Bulan kusam makin meredup, nyaris punah ditelan pagi sumir. Saya belum kelar membaca kompasiana dengan cemmacem tulisan, sang superblog beyond yang menelan habis malam saya, hingga tanpa terasa oksigen pagi datang permisi.
Saya tak lelap lagi, menggeser daun jendela menembus rabun mentari. Hanya hari yang lain, it's just another day!
Saya lihat waktu dan menatap seberang, sebentar pula parasnya sudah tiba di pigura jendela, dengan rambut basahnya.Â
Dia menghapuskannya dengan towel sampai perciknya beterbangan.

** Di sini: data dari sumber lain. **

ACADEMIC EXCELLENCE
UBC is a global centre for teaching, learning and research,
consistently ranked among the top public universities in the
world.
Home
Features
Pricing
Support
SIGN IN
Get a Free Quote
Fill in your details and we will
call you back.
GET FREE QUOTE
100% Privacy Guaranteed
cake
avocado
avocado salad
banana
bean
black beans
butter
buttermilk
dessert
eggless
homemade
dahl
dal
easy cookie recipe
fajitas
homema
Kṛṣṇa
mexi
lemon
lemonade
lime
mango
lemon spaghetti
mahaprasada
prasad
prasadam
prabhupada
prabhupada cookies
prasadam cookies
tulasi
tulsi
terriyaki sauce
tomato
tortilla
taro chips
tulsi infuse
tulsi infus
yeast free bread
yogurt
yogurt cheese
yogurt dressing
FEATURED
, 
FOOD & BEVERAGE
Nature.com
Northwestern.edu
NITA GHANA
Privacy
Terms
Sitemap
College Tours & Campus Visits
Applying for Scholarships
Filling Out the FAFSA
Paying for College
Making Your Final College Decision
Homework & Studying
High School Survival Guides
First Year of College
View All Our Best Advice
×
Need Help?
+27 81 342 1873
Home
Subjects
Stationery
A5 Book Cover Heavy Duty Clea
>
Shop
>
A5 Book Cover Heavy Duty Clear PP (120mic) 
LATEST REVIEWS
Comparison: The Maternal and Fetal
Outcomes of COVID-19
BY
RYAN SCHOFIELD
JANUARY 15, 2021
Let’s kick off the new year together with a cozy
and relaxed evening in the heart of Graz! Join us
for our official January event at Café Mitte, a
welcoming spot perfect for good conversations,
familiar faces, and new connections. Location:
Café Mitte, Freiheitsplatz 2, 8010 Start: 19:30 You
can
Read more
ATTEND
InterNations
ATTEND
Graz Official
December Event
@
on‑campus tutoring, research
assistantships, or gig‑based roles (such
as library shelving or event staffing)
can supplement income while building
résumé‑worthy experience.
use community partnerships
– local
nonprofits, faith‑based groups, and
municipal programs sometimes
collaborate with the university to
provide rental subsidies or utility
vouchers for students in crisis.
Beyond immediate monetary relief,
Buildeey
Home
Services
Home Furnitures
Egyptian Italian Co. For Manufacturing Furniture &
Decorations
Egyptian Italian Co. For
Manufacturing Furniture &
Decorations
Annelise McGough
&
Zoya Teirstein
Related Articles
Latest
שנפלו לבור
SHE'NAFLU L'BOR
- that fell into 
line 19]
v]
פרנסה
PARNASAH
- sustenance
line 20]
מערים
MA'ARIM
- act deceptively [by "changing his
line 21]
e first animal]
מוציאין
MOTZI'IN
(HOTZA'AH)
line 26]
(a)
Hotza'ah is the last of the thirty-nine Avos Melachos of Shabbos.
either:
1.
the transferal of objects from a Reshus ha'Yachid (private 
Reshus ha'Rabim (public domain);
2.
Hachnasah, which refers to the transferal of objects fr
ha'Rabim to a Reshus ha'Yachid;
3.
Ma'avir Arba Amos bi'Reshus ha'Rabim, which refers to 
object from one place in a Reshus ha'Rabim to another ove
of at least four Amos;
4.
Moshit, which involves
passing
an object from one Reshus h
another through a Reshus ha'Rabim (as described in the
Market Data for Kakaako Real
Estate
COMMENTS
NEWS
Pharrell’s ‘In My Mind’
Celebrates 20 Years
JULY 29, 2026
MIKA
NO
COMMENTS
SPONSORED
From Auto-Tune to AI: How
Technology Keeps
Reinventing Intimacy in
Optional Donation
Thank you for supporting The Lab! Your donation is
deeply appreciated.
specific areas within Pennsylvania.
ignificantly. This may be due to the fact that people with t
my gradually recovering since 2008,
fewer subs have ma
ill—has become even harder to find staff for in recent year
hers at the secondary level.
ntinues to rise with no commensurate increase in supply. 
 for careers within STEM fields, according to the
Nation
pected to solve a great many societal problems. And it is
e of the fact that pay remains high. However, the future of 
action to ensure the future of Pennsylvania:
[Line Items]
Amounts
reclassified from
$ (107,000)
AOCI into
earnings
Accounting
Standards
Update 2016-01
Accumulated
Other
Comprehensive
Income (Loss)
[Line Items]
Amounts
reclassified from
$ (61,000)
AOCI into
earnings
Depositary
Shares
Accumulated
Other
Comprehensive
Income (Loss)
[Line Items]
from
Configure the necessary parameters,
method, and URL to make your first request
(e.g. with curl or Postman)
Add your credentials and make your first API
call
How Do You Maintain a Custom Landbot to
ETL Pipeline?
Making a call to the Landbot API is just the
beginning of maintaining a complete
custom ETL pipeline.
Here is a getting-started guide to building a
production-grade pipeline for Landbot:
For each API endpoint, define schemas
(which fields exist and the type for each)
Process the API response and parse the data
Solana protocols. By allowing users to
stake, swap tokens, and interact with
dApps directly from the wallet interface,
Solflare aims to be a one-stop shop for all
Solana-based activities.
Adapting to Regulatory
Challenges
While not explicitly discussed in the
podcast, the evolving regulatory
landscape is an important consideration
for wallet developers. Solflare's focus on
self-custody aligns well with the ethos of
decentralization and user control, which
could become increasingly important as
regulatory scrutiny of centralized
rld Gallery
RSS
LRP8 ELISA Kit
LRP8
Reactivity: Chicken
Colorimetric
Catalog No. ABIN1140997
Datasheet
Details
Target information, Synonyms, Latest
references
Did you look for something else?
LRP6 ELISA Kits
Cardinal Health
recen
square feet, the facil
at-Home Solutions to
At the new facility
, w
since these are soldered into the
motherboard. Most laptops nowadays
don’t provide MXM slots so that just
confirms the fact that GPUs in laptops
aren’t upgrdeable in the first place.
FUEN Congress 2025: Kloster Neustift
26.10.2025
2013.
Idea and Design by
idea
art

Dari bayang cermin dia berdandan fashion kantor, tubuhnya melandai di sofa, mengangkat betis indahnya dan menyusupkan sepasang kaki jenjang ke dalam kaus stoking. Berakhir dengan menelusupkan kedua kakinya ke highheel hitamnya.
Beriring mentari, perempuan chic itu bangkit meggapai mantel, lalu melangkah membuka pintu dengan tangan di dalam pocket raincoatnya.
Perempuan elegan itu berjingkat cepat menuruni tangga apartemen dan membaur di pedestrian yang menurun ke dalam subway, lalu hilang dari pandangan saya.
Saya masih memana dan menutup kompasiana nan membahana, menuliskan kata satu hari lagi. Hari yang lain.
Pukul 12 tengah matahari saya menurun ke down town mencari inspirasi, duduk ditepi square dengan kolam, memandang ke jendela bangunan atas.
Dari situ saya melihat perempuan apartemen di jendela office, seperti dari balik pigura besar, blazernya putih seperti bunga membungkus kedua lengannyayang menari di keyboard laptop.Â
Tumpukan kertas di sisinya seperti tumbuh menghalang separuh parasnya. Dia bangkit mengulet dan mengambil break, berjalan merambah kopi, mereguknya lumat seperti betapa tak tertahannya kantuk.
Saya memperhatikannya, di hari yang lain ini. Semoga saja.